As a way of beginning an exploration of how you can build more resilience into teams we’re going to use a sporting metaphor to get us started. It’s the 2012 Olympic Games in the UK. The Chinese men’s team are about to compete in the final of the canoe slalom doubles. As you watch their progress down the course, bear in mind the amount of preparation that these athletes will have done to be able to compete at this level. They’re racing down a challenging course that was especially created for the 2012 Olympics of Lee Valley. 13000L of water per second crashed down the course, creating foaming towers or bubbling sunken cauldrons for the athletes to navigate successfully as they race down the course marked with the suspended poles that are hung across the water. Each team member has dedicated years to preparing for this challenge. They’ve undoubtedly worked with coaches, psychologists, physiotherapists, nutritionists, and probably also consulted with former Olympians and countless other mentors and guides. And if you think about the work we have done so far on resilience, we can draw a parallel here with the approach we have taken to get you ready, and make you more resilient for the challenges ahead.

In a sense, the hypothesis is that to be ready to work in the current challenging environment of health and social care, you will need to build the physical, emotional, mental and spiritual resources to navigate the resource sapping terrain that lies ahead of you. Whilst we think that this is a sound hypothesis for your personal development, when it comes to your role in building team resilience, it only leads to a conclusion that your role is to help others prepare similarly to build their energy resources for the challenging course ahead. This is probably a reality, but what this approach doesn’t do is to encourage you to take a step back to examine if the course really has to be so tough and demanding.

Think about this course at Lee Valley. It is entirely man-made.

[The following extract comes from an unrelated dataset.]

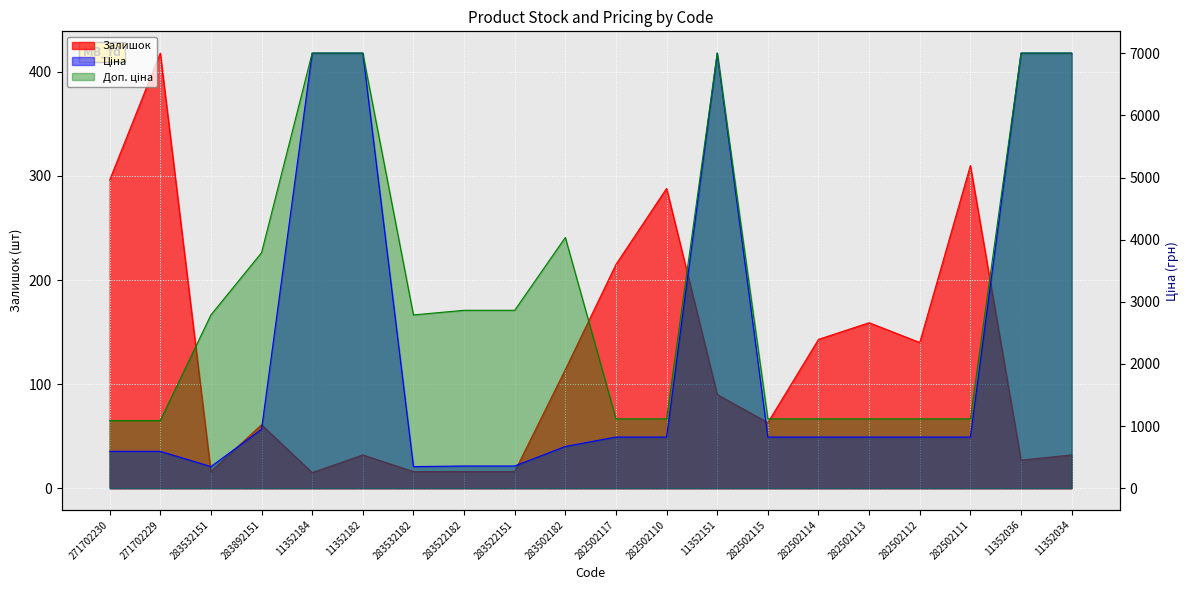

How many interior local peaks does the Доп. ціна series have?

2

Every channel and gully, every litre of water, every suspended pole, every rule, every penalty is there precisely to produce the challenges that are wanted. For example, the course that Lee Valley includes a system of large concrete blocks and these are what create the crushing, boiling, gurgling disturbances in the flow of the water that challenges the athletes. If you change one of the blocks you can get the water to behave entirely differently. So, question is, what can you do in your role to create the conditions where your team members and colleagues are not required to be so resilient? As you scan the environment of your forthcoming challenges, where do you have an opportunity to change just one of the blocks; for example, what can you do to remove the blocks that impose negative consequences for people with disabilities or from a black and minority ethnic background? What can you do to revise the rules, remove the penalties, adapt the routines and the rituals to enable others to survive and thrive?